## Task item A
In the collection entries below, substitute "Samsung" for "Xiaomi" and write out the lines again with nothing else changed. Leave the pictures out of your answer.

## Selected passage
======
Carl-Henric Svanberg, Chairman of BP and AB Volvo. Photographed at BP's headquarters in London for How to lead article.
BP chairman Carl-Henric Svanberg: 'We have been able to bring back BP to the size and strength it was before the accident' © Charlie Bibby/FT

Carl-Henric Svanberg’s long-term prospects as BP chairman did not look promising in June 2010, when he emerged from an emergency meeting at the White House about the unfolding Deepwater Horizon oil spill in the Gulf of Mexico.

Mobbed by a scrum of reporters outside the West Wing, the Swede tried to express empathy with shrimpers and fishermen facing ruin from the black tide washing ashore from Florida to Texas. Instead, an unintentionally condescending declaration that BP cared “about the small people” only deepened perceptions of an out-of-touch British company struggling to cope with the worst oil disaster in history.
======
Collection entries
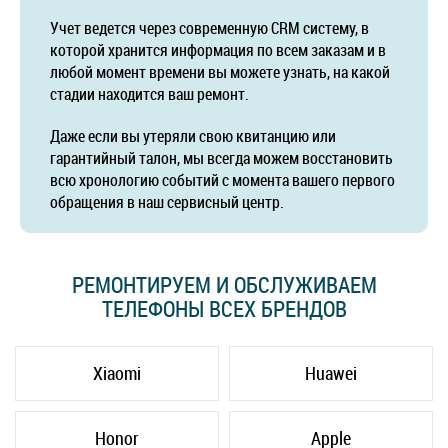
Учет ведется через современную CRM систему, в
которой хранится информация по всем заказам и в
любой момент времени вы можете узнать, на какой
стадии находится ваш ремонт.
Даже если вы утеряли свою квитанцию или
гарантийный талон, мы всегда можем восстановить
всю хронологию событий с момента вашего первого
обращения в наш сервисный центр.
РЕМОНТИРУЕМ И ОБСЛУЖИВАЕМ
ТЕЛЕФОНЫ ВСЕХ БРЕНДОВ
Xiaomi
Huawei
Honor
Apple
======
## Task item B
From the article about BP's chairman above, copy word for word the part between "BP chairman Carl-Henric" and "disaster in history.", inclusive.

## Answer area A
Учет ведется через современную CRM систему, в
которой хранится информация по всем заказам и в
любой момент времени вы можете узнать, на какой
стадии находится ваш ремонт.
Даже если вы утеряли свою квитанцию или
гарантийный талон, мы всегда можем восстановить
всю хронологию событий с момента вашего первого
обращения в наш сервисный центр.
РЕМОНТИРУЕМ И ОБСЛУЖИВАЕМ
ТЕЛЕФОНЫ ВСЕХ БРЕНДОВ
Samsung
Huawei
Honor
Apple

## Answer area B
BP chairman Carl-Henric Svanberg: 'We have been able to bring back BP to the size and strength it was before the accident' © Charlie Bibby/FT

Carl-Henric Svanberg’s long-term prospects as BP chairman did not look promising in June 2010, when he emerged from an emergency meeting at the White House about the unfolding Deepwater Horizon oil spill in the Gulf of Mexico.

Mobbed by a scrum of reporters outside the West Wing, the Swede tried to express empathy with shrimpers and fishermen facing ruin from the black tide washing ashore from Florida to Texas. Instead, an unintentionally condescending declaration that BP cared “about the small people” only deepened perceptions of an out-of-touch British company struggling to cope with the worst oil disaster in history.